This chapter describes Electric's native file format, which ends in "jelib". The earlier file format, which ends in "elib", remains undocumented and is no longer recommended.
JELIB files are text-readable files. Each line of a JELIB file starts with an identifying character that distinguishes the line. Blank lines, and those that start with the comment identifying character (#) are ignored. There is no limit to the length of a line of text.
After the identifying character at the start of a line, there are a set of fields. All of the fields are separated by the separator character (|) except for the first field, which begins immediately after the identifying character. No blank spaces are allowed on a line (that is, any blank spaces are treated as valid characters). Control characters (such as the identifying characters) must be upper case. In order to insert a '|' or '\n' or '\r' into a field, it must be enclosed in the quotation mark characters ("). Backslash character can be used inside enclosed strings to denote special characters:
Characters | Meaning |
---|---|
\n | line feed character (\n) |
\r | carriage return character (\r) |
\" | quotation mark character (") |
\\ | backslash character (\) |
Each of the different types of lines in the file has a fixed set of fields that must appear. Some line types also allow additional fields at the end to add variables (attribute/value pairs, see Section 10-4-1).
The JELIB file has 3 parts: the header, cells, and trailer.
The header has these elements:
H | Header information; variable fields are allowed |
V | View information |
L | External library information |
R | External cell in the above external library |
F | External export in the above external cell |
T | Technology information; variable fields are allowed |
D | Primitive Node information in the above technology |
P | Primitive Port information in the above primitive node |
W | Primitive Arc information in the above technology |
O | Tool information |
The cells have these elements:
C | Cell header; variable fields are allowed |
N | Primitive node information in the current cell; variable fields are allowed |
I | Cell instance information in the current cell; variable fields are allowed |
A | Arc information in the current cell; variable fields are allowed |
E | Export information in the current cell; variable fields are allowed |
X | Cell termination |
The trailer has this element:
G | Group information |
Everything in the file is completely ordered.
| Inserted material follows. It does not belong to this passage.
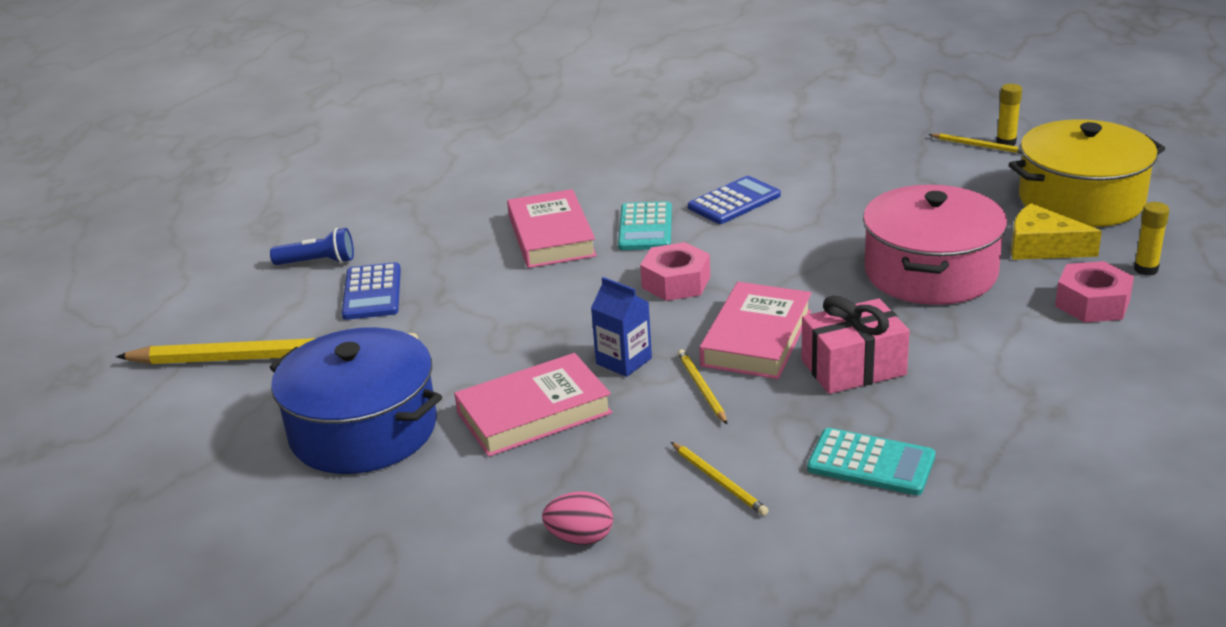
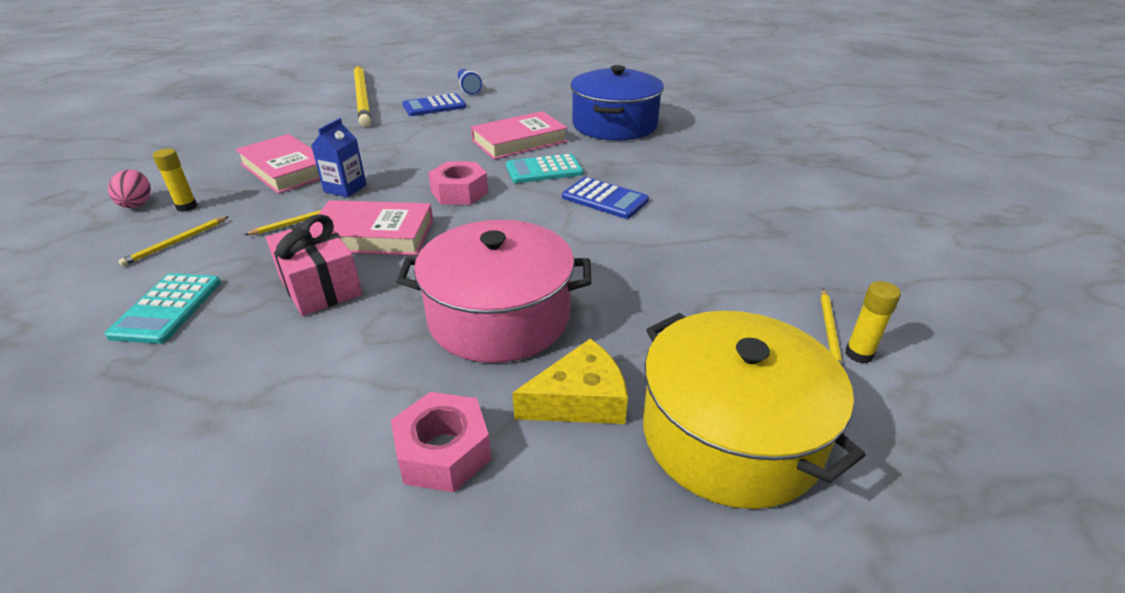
camera: 70 degrees right, 5 degrees up
(363, 429) = (282, 129): blue pot -> blue pot (614, 125)
(1042, 247) = (580, 400): yellow cheese -> yellow cheese turned 60 degrees clockwise
(1146, 269) = (544, 512): yellow glue stick -> yellow glue stick (187, 207)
There is an ordering to the external libraries, cells in those libraries, technologies, tools, cells, nodes/arcs/exports in a cell, etc. Even the extra variables on a line are ordered. The ordering is usually a name sort. By ordering everything in the file, the exact same file is generated every time, and source-code comparison operations will accurately find differences between two files. Note, however, that the JELIB reader does not require any sorting, and can handle the data in any order.